= ACTION ITEM =
Your response should be the complete listing, copied exactly.

----------

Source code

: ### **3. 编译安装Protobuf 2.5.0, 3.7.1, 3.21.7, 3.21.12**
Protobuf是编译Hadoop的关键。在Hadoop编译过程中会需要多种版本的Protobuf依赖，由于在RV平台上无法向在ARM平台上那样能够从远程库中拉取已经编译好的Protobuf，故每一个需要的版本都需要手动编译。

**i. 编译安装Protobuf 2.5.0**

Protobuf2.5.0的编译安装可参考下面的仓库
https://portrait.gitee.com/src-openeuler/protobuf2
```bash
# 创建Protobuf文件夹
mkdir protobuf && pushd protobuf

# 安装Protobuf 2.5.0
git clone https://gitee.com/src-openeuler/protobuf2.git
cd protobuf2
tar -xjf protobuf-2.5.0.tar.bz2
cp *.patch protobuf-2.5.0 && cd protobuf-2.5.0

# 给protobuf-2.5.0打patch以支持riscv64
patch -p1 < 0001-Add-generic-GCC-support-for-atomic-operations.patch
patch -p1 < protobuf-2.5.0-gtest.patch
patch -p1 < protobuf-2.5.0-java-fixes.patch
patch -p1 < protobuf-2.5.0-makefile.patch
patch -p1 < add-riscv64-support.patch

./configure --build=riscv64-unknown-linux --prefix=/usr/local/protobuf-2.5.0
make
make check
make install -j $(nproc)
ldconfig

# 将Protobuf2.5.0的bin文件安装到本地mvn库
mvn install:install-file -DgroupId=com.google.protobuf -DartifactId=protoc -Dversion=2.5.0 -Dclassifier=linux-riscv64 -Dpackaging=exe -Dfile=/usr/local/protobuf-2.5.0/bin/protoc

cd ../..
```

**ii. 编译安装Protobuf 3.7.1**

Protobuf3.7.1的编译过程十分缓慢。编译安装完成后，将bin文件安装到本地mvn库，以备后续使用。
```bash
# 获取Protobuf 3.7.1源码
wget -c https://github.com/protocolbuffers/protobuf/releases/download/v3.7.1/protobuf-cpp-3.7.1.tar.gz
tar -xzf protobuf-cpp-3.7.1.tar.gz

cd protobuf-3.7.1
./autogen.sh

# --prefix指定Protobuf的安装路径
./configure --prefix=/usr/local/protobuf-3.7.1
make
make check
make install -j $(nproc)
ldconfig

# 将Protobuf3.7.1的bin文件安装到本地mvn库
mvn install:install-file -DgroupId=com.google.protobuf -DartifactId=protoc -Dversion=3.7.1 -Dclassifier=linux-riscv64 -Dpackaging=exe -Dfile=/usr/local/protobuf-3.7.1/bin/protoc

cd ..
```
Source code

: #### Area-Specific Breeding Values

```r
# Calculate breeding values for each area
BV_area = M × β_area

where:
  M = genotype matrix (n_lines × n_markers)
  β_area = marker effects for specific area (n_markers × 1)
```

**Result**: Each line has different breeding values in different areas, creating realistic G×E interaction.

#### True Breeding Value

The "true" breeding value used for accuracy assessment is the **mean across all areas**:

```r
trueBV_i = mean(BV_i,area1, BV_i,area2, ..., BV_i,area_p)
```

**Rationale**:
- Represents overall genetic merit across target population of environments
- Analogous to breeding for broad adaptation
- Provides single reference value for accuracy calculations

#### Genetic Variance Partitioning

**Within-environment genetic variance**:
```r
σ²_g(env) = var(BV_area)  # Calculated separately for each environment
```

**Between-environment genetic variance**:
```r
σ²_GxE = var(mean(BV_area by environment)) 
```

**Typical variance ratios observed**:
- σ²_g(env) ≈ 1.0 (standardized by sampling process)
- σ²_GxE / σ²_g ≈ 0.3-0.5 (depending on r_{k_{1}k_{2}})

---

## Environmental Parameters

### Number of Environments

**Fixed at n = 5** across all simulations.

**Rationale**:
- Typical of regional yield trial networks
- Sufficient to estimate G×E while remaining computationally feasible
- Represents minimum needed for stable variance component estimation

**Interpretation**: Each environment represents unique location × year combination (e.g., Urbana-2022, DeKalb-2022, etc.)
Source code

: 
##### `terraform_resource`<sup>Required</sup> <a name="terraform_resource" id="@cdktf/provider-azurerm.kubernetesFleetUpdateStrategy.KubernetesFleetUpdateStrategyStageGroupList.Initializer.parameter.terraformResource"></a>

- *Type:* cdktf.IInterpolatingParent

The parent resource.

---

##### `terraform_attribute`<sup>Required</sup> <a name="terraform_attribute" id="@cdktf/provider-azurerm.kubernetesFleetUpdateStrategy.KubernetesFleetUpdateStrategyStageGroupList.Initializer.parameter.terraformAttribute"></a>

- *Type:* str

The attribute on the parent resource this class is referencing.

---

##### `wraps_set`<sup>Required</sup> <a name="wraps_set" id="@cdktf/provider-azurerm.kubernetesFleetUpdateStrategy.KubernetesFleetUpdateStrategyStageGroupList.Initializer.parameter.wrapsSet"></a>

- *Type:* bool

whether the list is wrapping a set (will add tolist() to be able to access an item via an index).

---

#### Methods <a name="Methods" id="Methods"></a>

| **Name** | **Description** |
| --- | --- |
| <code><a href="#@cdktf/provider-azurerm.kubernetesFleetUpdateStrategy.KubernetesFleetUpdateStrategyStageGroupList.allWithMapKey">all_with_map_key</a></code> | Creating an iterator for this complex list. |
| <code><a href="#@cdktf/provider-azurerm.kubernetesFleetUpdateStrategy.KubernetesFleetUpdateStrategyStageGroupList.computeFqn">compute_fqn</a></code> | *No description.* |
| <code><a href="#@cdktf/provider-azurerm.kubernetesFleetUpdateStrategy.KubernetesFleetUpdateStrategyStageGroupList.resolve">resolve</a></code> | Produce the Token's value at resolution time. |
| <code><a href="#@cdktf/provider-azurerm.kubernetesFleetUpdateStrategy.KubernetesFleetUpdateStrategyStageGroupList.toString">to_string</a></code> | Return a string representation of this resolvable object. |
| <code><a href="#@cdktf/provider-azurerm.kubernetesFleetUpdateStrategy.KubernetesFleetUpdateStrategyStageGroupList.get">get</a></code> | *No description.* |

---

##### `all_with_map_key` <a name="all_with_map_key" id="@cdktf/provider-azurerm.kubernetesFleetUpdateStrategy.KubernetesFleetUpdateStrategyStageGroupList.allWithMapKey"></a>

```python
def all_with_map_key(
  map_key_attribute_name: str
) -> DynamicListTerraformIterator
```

----------

= ANSWER SECTION =
Source code

: ### **3. 编译安装Protobuf 2.5.0, 3.7.1, 3.21.7, 3.21.12**
Protobuf是编译Hadoop的关键。在Hadoop编译过程中会需要多种版本的Protobuf依赖，由于在RV平台上无法向在ARM平台上那样能够从远程库中拉取已经编译好的Protobuf，故每一个需要的版本都需要手动编译。

**i. 编译安装Protobuf 2.5.0**

Protobuf2.5.0的编译安装可参考下面的仓库
https://portrait.gitee.com/src-openeuler/protobuf2
```bash
# 创建Protobuf文件夹
mkdir protobuf && pushd protobuf

# 安装Protobuf 2.5.0
git clone https://gitee.com/src-openeuler/protobuf2.git
cd protobuf2
tar -xjf protobuf-2.5.0.tar.bz2
cp *.patch protobuf-2.5.0 && cd protobuf-2.5.0

# 给protobuf-2.5.0打patch以支持riscv64
patch -p1 < 0001-Add-generic-GCC-support-for-atomic-operations.patch
patch -p1 < protobuf-2.5.0-gtest.patch
patch -p1 < protobuf-2.5.0-java-fixes.patch
patch -p1 < protobuf-2.5.0-makefile.patch
patch -p1 < add-riscv64-support.patch

./configure --build=riscv64-unknown-linux --prefix=/usr/local/protobuf-2.5.0
make
make check
make install -j $(nproc)
ldconfig

# 将Protobuf2.5.0的bin文件安装到本地mvn库
mvn install:install-file -DgroupId=com.google.protobuf -DartifactId=protoc -Dversion=2.5.0 -Dclassifier=linux-riscv64 -Dpackaging=exe -Dfile=/usr/local/protobuf-2.5.0/bin/protoc

cd ../..
```

**ii. 编译安装Protobuf 3.7.1**

Protobuf3.7.1的编译过程十分缓慢。编译安装完成后，将bin文件安装到本地mvn库，以备后续使用。
```bash
# 获取Protobuf 3.7.1源码
wget -c https://github.com/protocolbuffers/protobuf/releases/download/v3.7.1/protobuf-cpp-3.7.1.tar.gz
tar -xzf protobuf-cpp-3.7.1.tar.gz

cd protobuf-3.7.1
./autogen.sh

# --prefix指定Protobuf的安装路径
./configure --prefix=/usr/local/protobuf-3.7.1
make
make check
make install -j $(nproc)
ldconfig

# 将Protobuf3.7.1的bin文件安装到本地mvn库
mvn install:install-file -DgroupId=com.google.protobuf -DartifactId=protoc -Dversion=3.7.1 -Dclassifier=linux-riscv64 -Dpackaging=exe -Dfile=/usr/local/protobuf-3.7.1/bin/protoc

cd ..
```
Source code

: #### Area-Specific Breeding Values

```r
# Calculate breeding values for each area
BV_area = M × β_area

where:
  M = genotype matrix (n_lines × n_markers)
  β_area = marker effects for specific area (n_markers × 1)
```

**Result**: Each line has different breeding values in different areas, creating realistic G×E interaction.

#### True Breeding Value

The "true" breeding value used for accuracy assessment is the **mean across all areas**:

```r
trueBV_i = mean(BV_i,area1, BV_i,area2, ..., BV_i,area_p)
```

**Rationale**:
- Represents overall genetic merit across target population of environments
- Analogous to breeding for broad adaptation
- Provides single reference value for accuracy calculations

#### Genetic Variance Partitioning

**Within-environment genetic variance**:
```r
σ²_g(env) = var(BV_area)  # Calculated separately for each environment
```

**Between-environment genetic variance**:
```r
σ²_GxE = var(mean(BV_area by environment)) 
```

**Typical variance ratios observed**:
- σ²_g(env) ≈ 1.0 (standardized by sampling process)
- σ²_GxE / σ²_g ≈ 0.3-0.5 (depending on r_{k_{1}k_{2}})

---

## Environmental Parameters

### Number of Environments

**Fixed at n = 5** across all simulations.

**Rationale**:
- Typical of regional yield trial networks
- Sufficient to estimate G×E while remaining computationally feasible
- Represents minimum needed for stable variance component estimation

**Interpretation**: Each environment represents unique location × year combination (e.g., Urbana-2022, DeKalb-2022, etc.)
Source code

: 
##### `terraform_resource`<sup>Required</sup> <a name="terraform_resource" id="@cdktf/provider-azurerm.kubernetesFleetUpdateStrategy.KubernetesFleetUpdateStrategyStageGroupList.Initializer.parameter.terraformResource"></a>

- *Type:* cdktf.IInterpolatingParent

The parent resource.

---

##### `terraform_attribute`<sup>Required</sup> <a name="terraform_attribute" id="@cdktf/provider-azurerm.kubernetesFleetUpdateStrategy.KubernetesFleetUpdateStrategyStageGroupList.Initializer.parameter.terraformAttribute"></a>

- *Type:* str

The attribute on the parent resource this class is referencing.

---

##### `wraps_set`<sup>Required</sup> <a name="wraps_set" id="@cdktf/provider-azurerm.kubernetesFleetUpdateStrategy.KubernetesFleetUpdateStrategyStageGroupList.Initializer.parameter.wrapsSet"></a>

- *Type:* bool

whether the list is wrapping a set (will add tolist() to be able to access an item via an index).

---

#### Methods <a name="Methods" id="Methods"></a>

| **Name** | **Description** |
| --- | --- |
| <code><a href="#@cdktf/provider-azurerm.kubernetesFleetUpdateStrategy.KubernetesFleetUpdateStrategyStageGroupList.allWithMapKey">all_with_map_key</a></code> | Creating an iterator for this complex list. |
| <code><a href="#@cdktf/provider-azurerm.kubernetesFleetUpdateStrategy.KubernetesFleetUpdateStrategyStageGroupList.computeFqn">compute_fqn</a></code> | *No description.* |
| <code><a href="#@cdktf/provider-azurerm.kubernetesFleetUpdateStrategy.KubernetesFleetUpdateStrategyStageGroupList.resolve">resolve</a></code> | Produce the Token's value at resolution time. |
| <code><a href="#@cdktf/provider-azurerm.kubernetesFleetUpdateStrategy.KubernetesFleetUpdateStrategyStageGroupList.toString">to_string</a></code> | Return a string representation of this resolvable object. |
| <code><a href="#@cdktf/provider-azurerm.kubernetesFleetUpdateStrategy.KubernetesFleetUpdateStrategyStageGroupList.get">get</a></code> | *No description.* |

---

##### `all_with_map_key` <a name="all_with_map_key" id="@cdktf/provider-azurerm.kubernetesFleetUpdateStrategy.KubernetesFleetUpdateStrategyStageGroupList.allWithMapKey"></a>

```python
def all_with_map_key(
  map_key_attribute_name: str
) -> DynamicListTerraformIterator
```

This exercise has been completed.